-- Excerpted data start --
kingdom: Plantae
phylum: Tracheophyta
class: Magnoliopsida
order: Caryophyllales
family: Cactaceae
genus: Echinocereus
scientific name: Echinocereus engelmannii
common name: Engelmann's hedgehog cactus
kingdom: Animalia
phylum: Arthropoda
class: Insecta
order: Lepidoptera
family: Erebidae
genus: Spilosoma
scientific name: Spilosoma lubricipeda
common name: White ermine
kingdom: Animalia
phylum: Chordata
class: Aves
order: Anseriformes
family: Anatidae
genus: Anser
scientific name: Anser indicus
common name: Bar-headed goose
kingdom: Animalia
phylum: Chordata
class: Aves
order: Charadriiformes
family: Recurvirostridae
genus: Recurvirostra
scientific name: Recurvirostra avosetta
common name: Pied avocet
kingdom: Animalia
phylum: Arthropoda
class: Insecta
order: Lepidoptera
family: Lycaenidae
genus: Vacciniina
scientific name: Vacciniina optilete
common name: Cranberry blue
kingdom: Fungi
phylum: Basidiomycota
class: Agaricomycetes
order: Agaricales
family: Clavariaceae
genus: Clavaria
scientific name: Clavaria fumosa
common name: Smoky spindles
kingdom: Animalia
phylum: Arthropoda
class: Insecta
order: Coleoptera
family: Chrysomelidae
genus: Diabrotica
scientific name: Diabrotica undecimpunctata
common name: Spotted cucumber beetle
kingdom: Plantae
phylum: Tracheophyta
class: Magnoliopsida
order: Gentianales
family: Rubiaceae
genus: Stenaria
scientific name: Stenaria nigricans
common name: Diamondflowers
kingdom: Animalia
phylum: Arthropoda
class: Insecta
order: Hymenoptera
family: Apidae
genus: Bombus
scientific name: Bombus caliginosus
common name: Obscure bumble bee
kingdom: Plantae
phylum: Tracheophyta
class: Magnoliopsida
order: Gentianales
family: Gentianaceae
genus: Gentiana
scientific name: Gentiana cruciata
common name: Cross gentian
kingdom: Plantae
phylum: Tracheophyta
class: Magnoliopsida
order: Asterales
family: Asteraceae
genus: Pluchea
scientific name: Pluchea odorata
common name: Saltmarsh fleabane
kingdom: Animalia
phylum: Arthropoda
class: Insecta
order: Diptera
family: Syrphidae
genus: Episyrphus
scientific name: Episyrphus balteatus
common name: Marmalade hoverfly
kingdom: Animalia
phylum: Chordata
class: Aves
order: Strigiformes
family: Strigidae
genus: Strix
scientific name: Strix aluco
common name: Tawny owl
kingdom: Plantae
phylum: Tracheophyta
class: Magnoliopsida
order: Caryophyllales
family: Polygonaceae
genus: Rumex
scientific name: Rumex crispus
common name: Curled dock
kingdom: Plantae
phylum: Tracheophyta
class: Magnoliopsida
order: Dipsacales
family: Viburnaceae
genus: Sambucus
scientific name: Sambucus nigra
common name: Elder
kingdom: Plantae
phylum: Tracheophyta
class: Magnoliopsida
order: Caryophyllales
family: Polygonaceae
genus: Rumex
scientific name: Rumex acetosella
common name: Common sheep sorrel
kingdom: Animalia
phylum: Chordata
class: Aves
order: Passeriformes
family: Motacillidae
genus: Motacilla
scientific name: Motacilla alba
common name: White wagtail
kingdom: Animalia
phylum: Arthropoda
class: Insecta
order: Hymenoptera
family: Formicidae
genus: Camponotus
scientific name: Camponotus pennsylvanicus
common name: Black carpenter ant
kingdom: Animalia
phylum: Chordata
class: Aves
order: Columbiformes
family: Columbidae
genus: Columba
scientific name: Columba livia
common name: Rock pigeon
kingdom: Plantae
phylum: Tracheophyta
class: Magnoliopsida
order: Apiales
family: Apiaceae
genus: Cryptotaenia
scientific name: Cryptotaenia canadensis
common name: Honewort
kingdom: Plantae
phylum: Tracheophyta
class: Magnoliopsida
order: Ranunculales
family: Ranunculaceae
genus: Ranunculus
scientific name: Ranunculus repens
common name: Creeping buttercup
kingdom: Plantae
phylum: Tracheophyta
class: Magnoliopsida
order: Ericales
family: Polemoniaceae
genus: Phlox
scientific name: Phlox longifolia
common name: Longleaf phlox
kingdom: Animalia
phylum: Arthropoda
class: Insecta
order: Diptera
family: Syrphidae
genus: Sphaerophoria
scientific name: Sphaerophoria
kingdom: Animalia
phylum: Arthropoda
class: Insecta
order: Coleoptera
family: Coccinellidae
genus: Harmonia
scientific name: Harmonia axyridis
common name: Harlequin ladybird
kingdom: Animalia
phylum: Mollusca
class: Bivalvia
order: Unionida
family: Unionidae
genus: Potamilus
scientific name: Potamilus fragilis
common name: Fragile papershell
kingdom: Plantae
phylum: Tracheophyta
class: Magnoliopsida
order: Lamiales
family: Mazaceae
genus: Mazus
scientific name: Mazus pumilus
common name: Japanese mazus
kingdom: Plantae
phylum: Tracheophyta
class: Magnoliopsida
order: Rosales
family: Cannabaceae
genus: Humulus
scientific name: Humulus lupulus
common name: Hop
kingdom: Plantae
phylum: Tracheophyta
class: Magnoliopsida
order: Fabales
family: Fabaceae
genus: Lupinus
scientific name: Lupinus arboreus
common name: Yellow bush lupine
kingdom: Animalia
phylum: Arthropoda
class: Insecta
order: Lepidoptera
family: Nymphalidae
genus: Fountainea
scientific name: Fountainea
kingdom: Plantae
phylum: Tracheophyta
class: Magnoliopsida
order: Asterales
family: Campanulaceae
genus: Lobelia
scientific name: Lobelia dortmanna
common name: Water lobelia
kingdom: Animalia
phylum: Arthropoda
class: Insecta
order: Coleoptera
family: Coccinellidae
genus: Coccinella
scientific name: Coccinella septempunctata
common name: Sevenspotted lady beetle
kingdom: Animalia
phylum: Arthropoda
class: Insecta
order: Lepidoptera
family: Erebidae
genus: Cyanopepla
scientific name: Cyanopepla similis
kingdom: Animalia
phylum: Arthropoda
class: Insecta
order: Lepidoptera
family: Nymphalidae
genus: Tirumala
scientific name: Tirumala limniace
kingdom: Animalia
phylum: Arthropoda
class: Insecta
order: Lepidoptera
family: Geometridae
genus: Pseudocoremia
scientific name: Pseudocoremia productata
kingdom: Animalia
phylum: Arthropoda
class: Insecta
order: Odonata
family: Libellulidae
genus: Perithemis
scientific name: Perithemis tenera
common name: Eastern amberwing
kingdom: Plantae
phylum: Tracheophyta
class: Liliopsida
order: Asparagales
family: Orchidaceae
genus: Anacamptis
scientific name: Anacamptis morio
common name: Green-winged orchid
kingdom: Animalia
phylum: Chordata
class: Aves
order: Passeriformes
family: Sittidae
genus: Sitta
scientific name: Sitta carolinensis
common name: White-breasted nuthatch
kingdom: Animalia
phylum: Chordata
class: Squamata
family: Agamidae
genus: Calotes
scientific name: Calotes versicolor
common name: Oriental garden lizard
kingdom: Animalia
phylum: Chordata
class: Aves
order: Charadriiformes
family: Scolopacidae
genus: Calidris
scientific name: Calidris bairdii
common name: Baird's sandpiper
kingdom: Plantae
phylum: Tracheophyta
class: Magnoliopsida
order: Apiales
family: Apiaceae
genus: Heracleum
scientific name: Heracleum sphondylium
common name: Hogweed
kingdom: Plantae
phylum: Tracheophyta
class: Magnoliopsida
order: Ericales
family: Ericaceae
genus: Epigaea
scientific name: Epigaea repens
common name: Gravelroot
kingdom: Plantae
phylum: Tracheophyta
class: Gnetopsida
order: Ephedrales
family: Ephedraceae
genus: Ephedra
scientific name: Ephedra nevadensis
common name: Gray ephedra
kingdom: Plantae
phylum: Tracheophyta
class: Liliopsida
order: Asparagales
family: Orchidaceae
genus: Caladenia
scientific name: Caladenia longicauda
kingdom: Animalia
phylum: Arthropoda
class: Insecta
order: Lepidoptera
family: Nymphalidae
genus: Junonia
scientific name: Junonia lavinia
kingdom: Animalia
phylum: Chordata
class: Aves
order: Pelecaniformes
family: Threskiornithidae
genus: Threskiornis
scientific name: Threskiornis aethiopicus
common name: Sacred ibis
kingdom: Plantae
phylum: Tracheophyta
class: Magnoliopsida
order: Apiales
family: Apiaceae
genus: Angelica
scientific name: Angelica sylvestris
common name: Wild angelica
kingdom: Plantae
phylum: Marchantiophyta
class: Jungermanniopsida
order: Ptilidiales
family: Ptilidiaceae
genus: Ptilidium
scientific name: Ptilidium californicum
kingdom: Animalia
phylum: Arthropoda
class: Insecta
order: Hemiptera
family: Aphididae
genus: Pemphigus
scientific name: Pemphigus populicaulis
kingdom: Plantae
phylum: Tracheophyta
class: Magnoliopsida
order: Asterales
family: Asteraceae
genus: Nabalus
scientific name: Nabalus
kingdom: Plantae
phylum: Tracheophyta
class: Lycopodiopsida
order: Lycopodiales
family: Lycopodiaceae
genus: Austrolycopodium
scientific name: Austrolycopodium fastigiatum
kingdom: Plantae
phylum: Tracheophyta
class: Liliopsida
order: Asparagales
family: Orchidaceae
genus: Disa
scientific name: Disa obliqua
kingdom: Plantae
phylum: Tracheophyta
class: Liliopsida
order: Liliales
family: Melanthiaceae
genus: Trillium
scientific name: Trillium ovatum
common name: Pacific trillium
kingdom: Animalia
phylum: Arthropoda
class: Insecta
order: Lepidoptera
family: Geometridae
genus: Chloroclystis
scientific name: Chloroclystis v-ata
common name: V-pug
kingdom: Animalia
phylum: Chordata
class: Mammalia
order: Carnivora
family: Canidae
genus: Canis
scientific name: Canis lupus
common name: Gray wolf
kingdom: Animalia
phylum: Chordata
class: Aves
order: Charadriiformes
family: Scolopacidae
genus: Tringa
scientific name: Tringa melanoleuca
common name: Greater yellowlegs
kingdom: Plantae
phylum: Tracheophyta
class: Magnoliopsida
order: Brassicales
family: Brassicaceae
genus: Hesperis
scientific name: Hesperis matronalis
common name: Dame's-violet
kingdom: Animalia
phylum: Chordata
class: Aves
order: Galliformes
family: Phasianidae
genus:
-- Excerpted data end --
■ **The request**
Starting at the line containing "order: Strigiformes" and ending at the line containing "scientific name: Motacilla alba", present those lines from the entries above as a numbered list, leaving out any blank lines.

■ **Solution**
1. order: Strigiformes
2. family: Strigidae
3. genus: Strix
4. scientific name: Strix aluco
5. common name: Tawny owl
6. kingdom: Plantae
7. phylum: Tracheophyta
8. class: Magnoliopsida
9. order: Caryophyllales
10. family: Polygonaceae
11. genus: Rumex
12. scientific name: Rumex crispus
13. common name: Curled dock
14. kingdom: Plantae
15. phylum: Tracheophyta
16. class: Magnoliopsida
17. order: Dipsacales
18. family: Viburnaceae
19. genus: Sambucus
20. scientific name: Sambucus nigra
21. common name: Elder
22. kingdom: Plantae
23. phylum: Tracheophyta
24. class: Magnoliopsida
25. order: Caryophyllales
26. family: Polygonaceae
27. genus: Rumex
28. scientific name: Rumex acetosella
29. common name: Common sheep sorrel
30. kingdom: Animalia
31. phylum: Chordata
32. class: Aves
33. order: Passeriformes
34. family: Motacillidae
35. genus: Motacilla
36. scientific name: Motacilla alba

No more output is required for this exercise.